▸ **Transcribed page text**
• • • • •

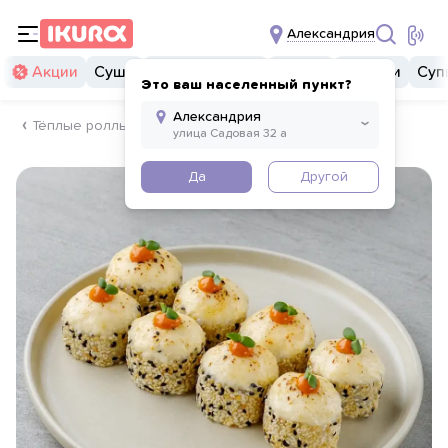
Александрия
Акции
Суши
Суши бургеры
Комбо
Закуски
Суп
Это ваш населенный пункт?
Тёплые роллы
Да
Другой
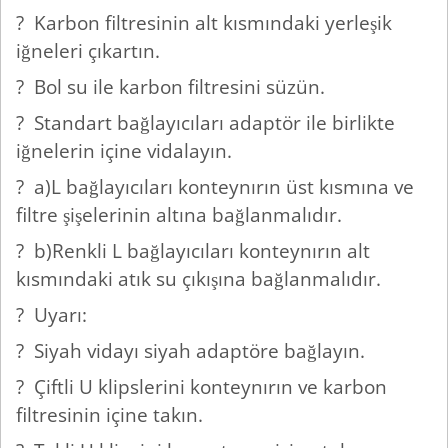
? Karbon filtresinin alt kısmındaki yerleşik
iğneleri çıkartın.
? Bol su ile karbon filtresini süzün.
? Standart bağlayıcıları adaptör ile birlikte
iğnelerin içine vidalayın.
? a)L bağlayıcıları konteynırın üst kısmına ve
filtre şişelerinin altına bağlanmalıdır.
? b)Renkli L bağlayıcıları konteynırın alt
kısmındaki atık su çıkışına bağlanmalıdır.
? Uyarı:
? Siyah vidayı siyah adaptöre bağlayın.
? Çiftli U klipslerini konteynırın ve karbon
filtresinin içine takın.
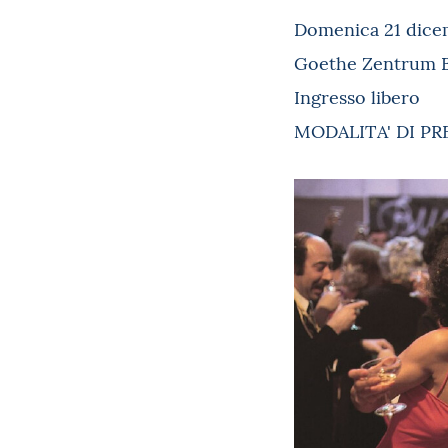
Domenica 21 dicem
Goethe Zentrum Bo
Ingresso libero
MODALITA' DI PR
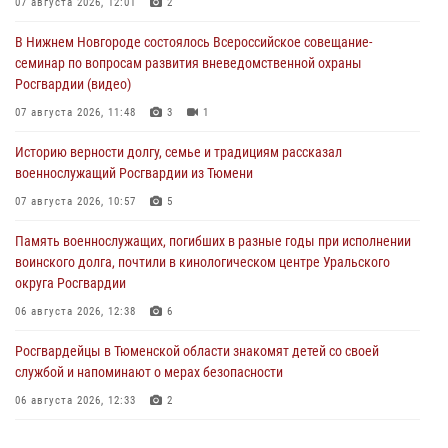
07 августа 2026, 12:01
2
В Нижнем Новгороде состоялось Всероссийское совещание-
семинар по вопросам развития вневедомственной охраны
Росгвардии (видео)
07 августа 2026, 11:48
3
1
Историю верности долгу, семье и традициям рассказал
военнослужащий Росгвардии из Тюмени
07 августа 2026, 10:57
5
Память военнослужащих, погибших в разные годы при исполнении
воинского долга, почтили в кинологическом центре Уральского
округа Росгвардии
06 августа 2026, 12:38
6
Росгвардейцы в Тюменской области знакомят детей со своей
службой и напоминают о мерах безопасности
06 августа 2026, 12:33
2
Росгвардейцы приняли участие в фотопроекте «Прогуляемся по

• • • • •

▸ **Exercise goal**
Print the data lines verbatim, starting at the line containing "07 августа 2026, 12:01" and ending at the last line of the data.

▸ **Finished exercise**
07 августа 2026, 12:01
2
В Нижнем Новгороде состоялось Всероссийское совещание-
семинар по вопросам развития вневедомственной охраны
Росгвардии (видео)
07 августа 2026, 11:48
3
1
Историю верности долгу, семье и традициям рассказал
военнослужащий Росгвардии из Тюмени
07 августа 2026, 10:57
5
Память военнослужащих, погибших в разные годы при исполнении
воинского долга, почтили в кинологическом центре Уральского
округа Росгвардии
06 августа 2026, 12:38
6
Росгвардейцы в Тюменской области знакомят детей со своей
службой и напоминают о мерах безопасности
06 августа 2026, 12:33
2
Росгвардейцы приняли участие в фотопроекте «Прогуляемся по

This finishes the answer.